Construction lenders are still lending. The bigger issue in today’s market is that many real estate deals simply don’t pencil which makes it easy for the lender to simply say no.  The cost of new construction and heavy rehab has risen to a point where the numbers don't make sense in most scenarios. For rental projects in particular, lenders are have to understand the exit. With higher interest rates and elevated operating expenses, they’re reducing leverage because they need to be confident the loan can be refinanced once construction is complete, or that a construction-to-perm loan will perform at stabilization. 

Henry makes an important point about the value of strong construction lender relationships.

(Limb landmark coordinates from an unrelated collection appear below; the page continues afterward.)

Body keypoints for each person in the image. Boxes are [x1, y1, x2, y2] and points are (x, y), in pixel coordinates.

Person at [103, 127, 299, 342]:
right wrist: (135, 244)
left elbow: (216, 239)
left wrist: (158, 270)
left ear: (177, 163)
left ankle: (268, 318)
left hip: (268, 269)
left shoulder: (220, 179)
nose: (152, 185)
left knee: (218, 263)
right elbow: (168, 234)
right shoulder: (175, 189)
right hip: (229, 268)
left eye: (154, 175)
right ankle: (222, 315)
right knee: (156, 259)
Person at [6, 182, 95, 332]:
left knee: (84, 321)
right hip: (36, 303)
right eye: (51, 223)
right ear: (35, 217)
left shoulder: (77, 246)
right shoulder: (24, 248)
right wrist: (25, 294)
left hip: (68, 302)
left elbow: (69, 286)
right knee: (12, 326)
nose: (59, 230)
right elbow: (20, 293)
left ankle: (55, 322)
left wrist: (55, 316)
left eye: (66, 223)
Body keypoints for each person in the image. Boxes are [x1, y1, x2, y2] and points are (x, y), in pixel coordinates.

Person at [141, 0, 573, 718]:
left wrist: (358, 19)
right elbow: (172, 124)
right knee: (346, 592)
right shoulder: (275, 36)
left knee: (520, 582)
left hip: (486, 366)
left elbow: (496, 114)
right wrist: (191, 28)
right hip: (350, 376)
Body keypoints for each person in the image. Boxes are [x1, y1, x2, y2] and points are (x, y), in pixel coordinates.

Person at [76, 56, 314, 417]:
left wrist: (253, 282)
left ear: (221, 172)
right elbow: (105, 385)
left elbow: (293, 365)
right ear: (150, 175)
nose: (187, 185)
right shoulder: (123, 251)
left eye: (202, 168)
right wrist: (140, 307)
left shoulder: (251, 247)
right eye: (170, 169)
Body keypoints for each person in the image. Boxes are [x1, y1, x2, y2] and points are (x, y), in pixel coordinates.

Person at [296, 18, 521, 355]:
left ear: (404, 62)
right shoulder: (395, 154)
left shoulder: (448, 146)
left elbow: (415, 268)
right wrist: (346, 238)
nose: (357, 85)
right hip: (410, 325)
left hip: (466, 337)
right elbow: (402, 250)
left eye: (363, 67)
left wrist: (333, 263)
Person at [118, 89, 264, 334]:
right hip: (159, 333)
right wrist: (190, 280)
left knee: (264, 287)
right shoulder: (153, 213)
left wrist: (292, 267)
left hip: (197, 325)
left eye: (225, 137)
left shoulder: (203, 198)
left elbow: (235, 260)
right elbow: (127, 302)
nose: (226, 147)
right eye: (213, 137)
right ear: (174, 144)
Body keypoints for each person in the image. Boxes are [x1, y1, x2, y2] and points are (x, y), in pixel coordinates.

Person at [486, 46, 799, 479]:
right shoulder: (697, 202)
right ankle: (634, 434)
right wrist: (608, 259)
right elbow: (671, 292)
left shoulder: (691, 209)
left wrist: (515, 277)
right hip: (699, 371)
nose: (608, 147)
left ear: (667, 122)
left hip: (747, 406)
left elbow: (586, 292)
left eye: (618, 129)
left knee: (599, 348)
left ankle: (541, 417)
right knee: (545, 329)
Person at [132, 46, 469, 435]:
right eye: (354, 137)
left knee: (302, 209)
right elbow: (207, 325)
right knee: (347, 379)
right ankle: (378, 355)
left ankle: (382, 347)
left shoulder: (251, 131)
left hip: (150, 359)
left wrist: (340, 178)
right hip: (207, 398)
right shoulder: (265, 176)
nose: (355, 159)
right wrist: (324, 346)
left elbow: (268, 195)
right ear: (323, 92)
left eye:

Construction loans are different from financing rentals where the lender’s involvement is often limited to collecting annual financials, tax returns, leases, and insurance renewals. With construction, there are far more variables from cost overruns, scope changes, interest reserves being depleted by unexpected Fed rate hikes, and countless other issues that can surface over the life of a project.

Relationship lenders are the ones who step in to work with the borrower and keep projects moving, whether that means increasing the loan amount, reallocating budget line items, or simply being fair and reasonable during the draw process. A lender offering WSJ Prime + 0.5% may appear cheaper than one charging Prime + 1%, but if the “cheaper” lender makes construction administration too rigid, that loan will ultimately cost far more over the duration of the project.  A good construction lender is the cheapest form of capital you will find & it's important to invest time into building those relationships.